The developments in the east can lead either to world war among the capitalist powers or to a united front against the Soviet Union. Should the Chinese masses be crushed simultaneously as Fascism conquers in Germany, there can be no question as to a united war both from the East and the West against the Soviet Union.

We ring the bell, Comrades! the contradictions have reached their climax. 1932 has become the year of head-on collision! There is no "absolute hopelessness" for the capitalists. The Soviets, the Comintern, will be inevitably destroyed unless we awake and build up again a Leninist organization. This only the International Left Opposition can do.



"In the impending struggle between England and the United States, Japan is going to play on the sea the same part as that played by France on land during the war with Germany. Japan today is making use of the antagonism between Great Britain and America, but when the final struggle between these two giants for world hegemony breaks out, Japan is going to be the battle ground of that fight." Theses 3rd Congress Comintern.

During the past three weeks the fighting in the East has reached an entirely new stage of development. Mukden-Tsitsihar-Chinchow all are seemingly closed incidents. No longer is it a fight for Manchuria alone. To hold Manchuria the Mikado adventurers must move for the actual dismemberment of China itself.

Over a month ago, the London "Economist" wrote: "Whether or not Japanese troops are withdrawn, it seems probable that Manchuria will be ravaged by guerilla warfare far more cruelly under the new regime than she was before the Japanese coup."

The Japanese adventurers have become more and more enmeshed in the entanglements in China. To hold Manchuria, they have been forced to bombard Shanghai and to move on Nanking. Down have crashed the foolish Browder theories that both the United States and the Cantonese are the closest sworn allies of Japan. The Cantonese government has been forced by the pressure of the masses into struggle against Japanese imperialism. The Chinese masses have put up a most valiant and heroic resistance. China is seen to be no longer the China of the Boxer days. It is a new kind of China, a China with a hard and well disciplined proletariat and fearless revolutionary fighters. This China is putting fear into the hearts not only of Japanese imperialists, but of all imperialists. It is this factor, above all, which has made the other powers reject the proposals of Japan for the physical dismemberment of China.

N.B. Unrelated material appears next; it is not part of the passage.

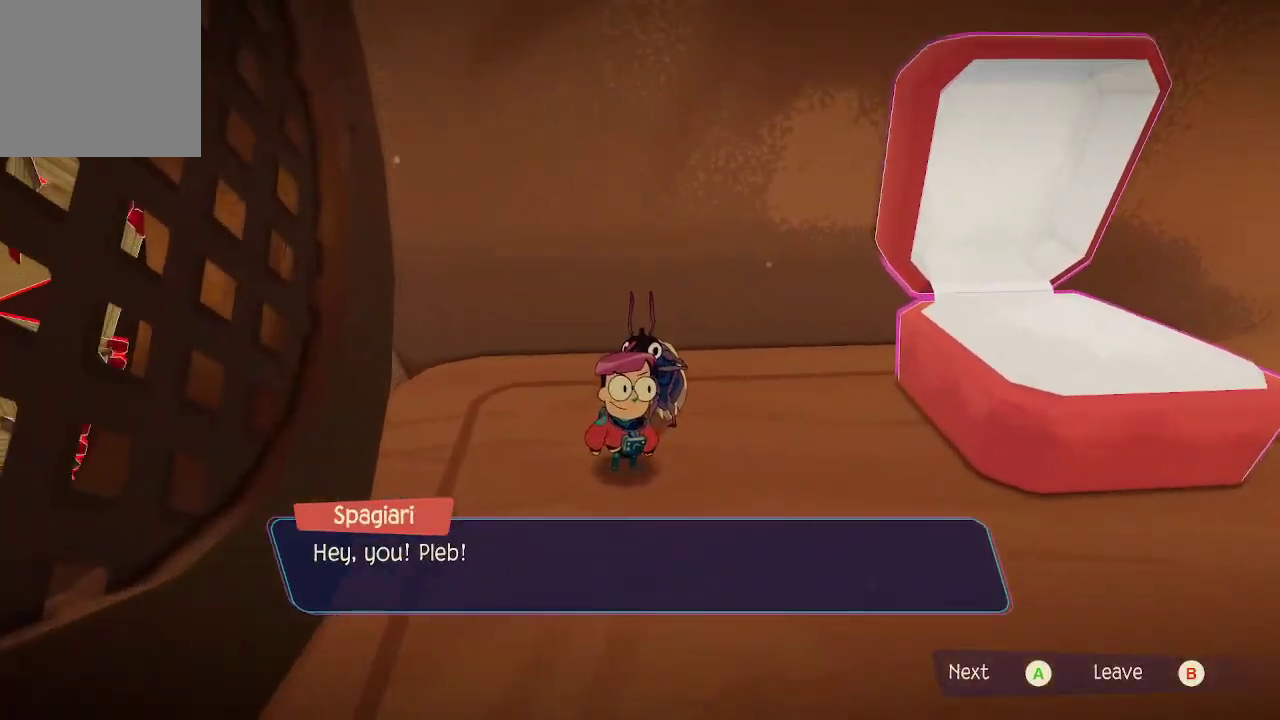
{"buttons": [], "left_stick": "center", "right_stick": "center", "events": []}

The events in Shanghai have also brought to a head all capitalist antagonisms in the Far East. All available warships have been rushed to the Yellow Sea. The League of Nations stands completely bankrupt and its "peace pacts" thoroughly exposed.

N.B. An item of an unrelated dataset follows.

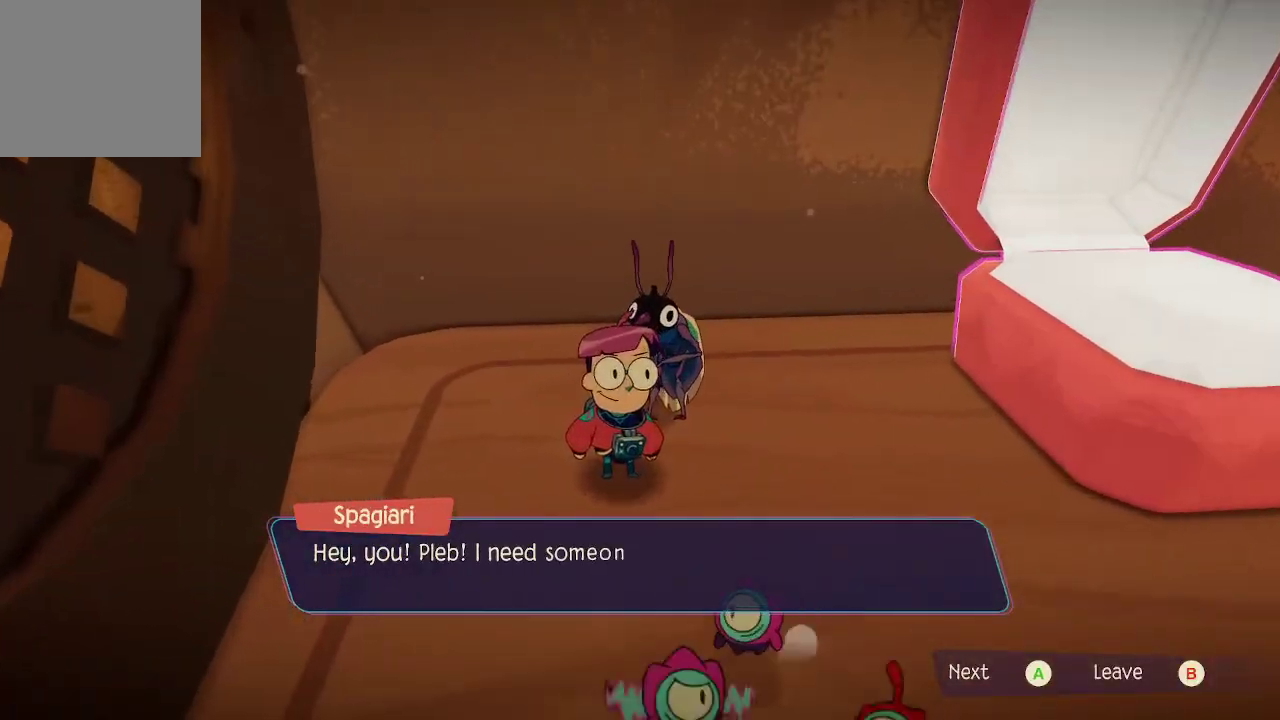
{"buttons": [], "left_stick": "center", "right_stick": "center", "events": []}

The United States looms as the principle force opposed to Japan, ready for war. And why not war? War would tend to liquidate the economic crisis. It would mobilize all the world's reactionary forces. It would keep Hoover in office four more years. It would be designed to destroy Japan, the most important secondary ally to England in any war against the United States, and clear the way for the real attack against Great Britain.

Why not war? Because there stand the revolutionary forces in Germany ready to spring should world capitalism weaken; because there stands the Soviet Union and its 170,000,000 revolutionary fighters. It is this that tends to prevent such an imperialist war.

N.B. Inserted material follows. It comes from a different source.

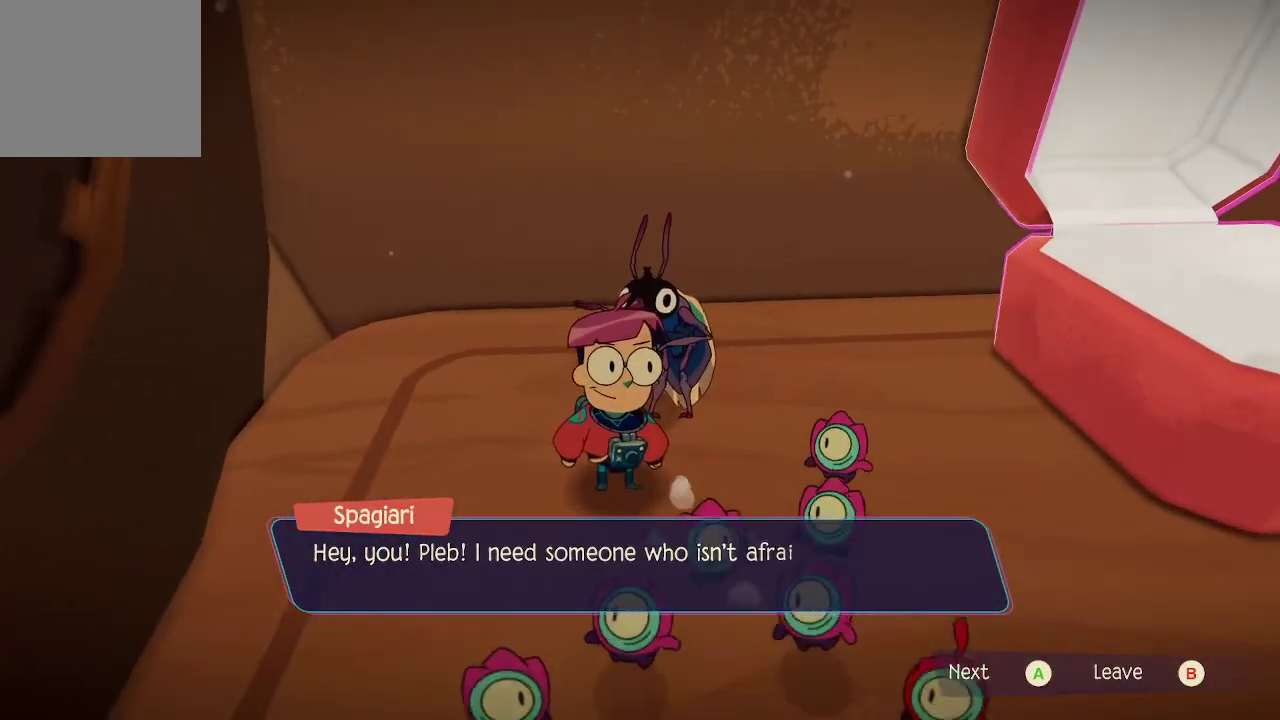
{"buttons": [], "left_stick": "center", "right_stick": "center", "events": []}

And here we get the significance of the seizure of Harbin, Manchuria. The taking of Manchuria is not only an act completing the seizure of Manchuria, it is the direct threat against the Soviet Union. It is the mobilization and deployment of forces for "Der Tag" the great day of capitalist war against the Soviets.



What Will Trotsky Say Now?

We have written to Comrade Trotsky that we have tried our best to follow his advice. We did everything we could to form a bridge between the Cannon group and ours. Every bridge has been hacked to pieces by Cannon & Co. In one of the recent issues of his sheet, Cannon wrote that not the bridge is the medium between the two organizations but a ROPE! This is eminently fitting for Cannon to write. Nature has molded him to be the hangman of revolutionary groups. But he will never be able to ply his trade. The working class will have something to say to that. The question is: What will Trotsky say now? We would like to know, and so would many workers.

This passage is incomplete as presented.